İsrail-Filistin meselesi ve Ortadoğu’da yaşanan bazı gelişmeler anlaşmaya varılması konusunda doğrudan etkili olmuştur. Bu etki hem El Fetih hem de HAMAS açısından geçerlidir. El Fetih açısından bakıldığında son aylarda yaşanan iki gelişme etkili olmuştur. İsrail ile yürütülen görüşmelerin sonuçsuz kalması ve ABD’nin BM Güvenlik Konseyi’nde İsrail’in Batı Şeria’da yeni Yahudi yerleşimi inşasına karşı alınan karara veto uygulaması El Fetih’i HAMAS ile barış yapma konusunda motive etmiştir. HAMAS açısından bakıldığında ise Ortadoğu’da son aylarda yaşanan muhalif halk hareketleri etkili olmuştur. HAMAS örgütünün siyasi lideri Halit Meşal ve örgütün polit bürosu Şam’da faaliyet göstermektedir. Bölge genelinde yaşanan muhalif halk hareketleri de son olarak Suriye’ye sıçramıştır. Esad rejiminin yıkılması olasılığı HAMAS’ın bu ülkedeki faaliyetlerini riske sokmaktadır. Hem İsrail sınırlarında güvenli bir bölgeyi kaybetme hem de siyasi, askeri ve finansal destekten mahrum kalma riski ile karşıyadır. Bu nedenle son gelişmelerin HAMAS’ı El Fetih ile uzlaşmaya zorladığını söylemek mümkündür. Muhalif hareketlerin bir diğer etkisi kamuoyu beklentileri ve halkın taleplerinin yönetimler tarafından daha fazla dikkate alınmasını sağlaması ve meşruiyetin önemli bir kavram olarak ortaya çıkması olmuştur. Filistin yönetimleri arasındaki bölünmeden rahatsız olan Filistinliler İsrail’e karşı mücadelede Filistin tarafını zayıflatan ikili yapının sona ermesi yönünde bir beklenti içindeydi. El Fetih yöneticilerinden Azzam Ahmet “ayrılığın sona ermesini isteyen Filistinlilerin arzuları yerine geldi” diyerek halkın taleplerine olan duyarlılığı göstermiştir. Ayrıca son haftalarda Gazze ve Batı Şeria’da rüşvet ve yolsuzluğa karşı yönetim karşıtı gösteriler de düzenleniyordu. Bu da iki örgütü anlaşmaya iten bir faktör olmuştur. Uzlaşı görüşmelerinde HAMAS ekibine liderlik eden Musa Ebu Marzuk’un “Arap Dünyası’nın yeni gerçekleri bu anlaşmayı mümkün kılmıştır” sözleri de bu doğrultudadır.
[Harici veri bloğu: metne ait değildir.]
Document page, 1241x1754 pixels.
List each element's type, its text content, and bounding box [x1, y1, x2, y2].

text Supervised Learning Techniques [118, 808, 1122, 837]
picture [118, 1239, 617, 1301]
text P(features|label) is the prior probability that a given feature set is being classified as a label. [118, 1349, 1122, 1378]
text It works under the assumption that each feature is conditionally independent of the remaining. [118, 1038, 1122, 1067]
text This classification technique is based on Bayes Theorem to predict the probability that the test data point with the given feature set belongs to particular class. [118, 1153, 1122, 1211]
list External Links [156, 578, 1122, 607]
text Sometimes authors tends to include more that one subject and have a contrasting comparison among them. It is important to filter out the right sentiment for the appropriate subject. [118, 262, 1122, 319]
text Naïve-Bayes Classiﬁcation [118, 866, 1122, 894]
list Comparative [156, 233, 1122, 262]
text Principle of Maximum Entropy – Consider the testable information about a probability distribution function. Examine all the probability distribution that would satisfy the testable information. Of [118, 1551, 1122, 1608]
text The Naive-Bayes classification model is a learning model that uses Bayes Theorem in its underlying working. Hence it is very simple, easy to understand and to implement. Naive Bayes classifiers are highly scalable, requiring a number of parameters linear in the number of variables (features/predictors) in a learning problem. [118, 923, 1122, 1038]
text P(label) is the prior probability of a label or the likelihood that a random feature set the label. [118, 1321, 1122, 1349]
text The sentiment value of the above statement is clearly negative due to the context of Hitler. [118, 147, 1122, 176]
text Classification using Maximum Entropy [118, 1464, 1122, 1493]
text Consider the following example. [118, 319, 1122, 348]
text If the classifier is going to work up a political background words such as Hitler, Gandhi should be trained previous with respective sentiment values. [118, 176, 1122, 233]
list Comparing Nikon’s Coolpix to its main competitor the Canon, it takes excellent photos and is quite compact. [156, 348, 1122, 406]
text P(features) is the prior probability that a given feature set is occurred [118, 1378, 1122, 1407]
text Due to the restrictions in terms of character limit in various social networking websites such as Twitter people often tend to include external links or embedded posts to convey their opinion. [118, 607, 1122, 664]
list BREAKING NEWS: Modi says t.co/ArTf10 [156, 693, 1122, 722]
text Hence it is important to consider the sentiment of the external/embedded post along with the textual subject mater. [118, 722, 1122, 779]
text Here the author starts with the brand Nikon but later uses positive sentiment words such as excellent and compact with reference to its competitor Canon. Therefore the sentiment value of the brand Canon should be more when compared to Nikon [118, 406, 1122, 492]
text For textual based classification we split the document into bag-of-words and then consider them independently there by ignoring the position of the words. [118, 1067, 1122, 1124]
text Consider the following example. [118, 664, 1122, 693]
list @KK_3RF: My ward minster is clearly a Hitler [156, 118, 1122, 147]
HAMAS-El Fetih uzlaşısı sıkıntılı bir süreçten geçen Mısır’ın bölgesel rolüne olumlu katkı yapmıştır. Mısır, Mübarek yönetimi zamanında da arabuluculuk yürütüyordu ancak içerde Müslüman Kardeşler hareketi ile sorunlu ilişkisi nedeniyle HAMAS’a güvenmemekteydi. Aynı şekilde HAMAS yönetimi de Mısır’ı tarafsız bir arabulucu olarak görmüyordu. Yeni Mısır yönetiminin farklı kimlik tanımlaması nedeniyle arabuluculuk konusu ve HAMAS’la ilişkilere farklı yaklaştığı söylenebilir. Mısır, HAMAS açısından daha güvenilir bir aktör konumuna gelmiş ve Mısır’ın örgüt üzerindeki etkisi artmıştır. Bu durum uzun vadede HAMAS’ın İran ve Mısır ile olan ilişkilerinde Mısır lehine ve İran aleyhine bazı değişimler yaratabilir. Anlaşma İsrail tarafında ise tepkiye karşılanmıştır. Başbakan Netanyahu, “Filistin Yönetimi ya İsrail ile ya da HAMAS ile barış yapmak zorundadır. İkisi ile birlikte barış imkansızdır” şeklindeki ifadeleri ile ülkesinin tepkisini ortaya koymuştur. Dolayısıyla uzlaşı Filistin Yönetimi’nin İsrail ve dolayısıyla da ABD ile ilişkilerini germe riski taşımaktadır.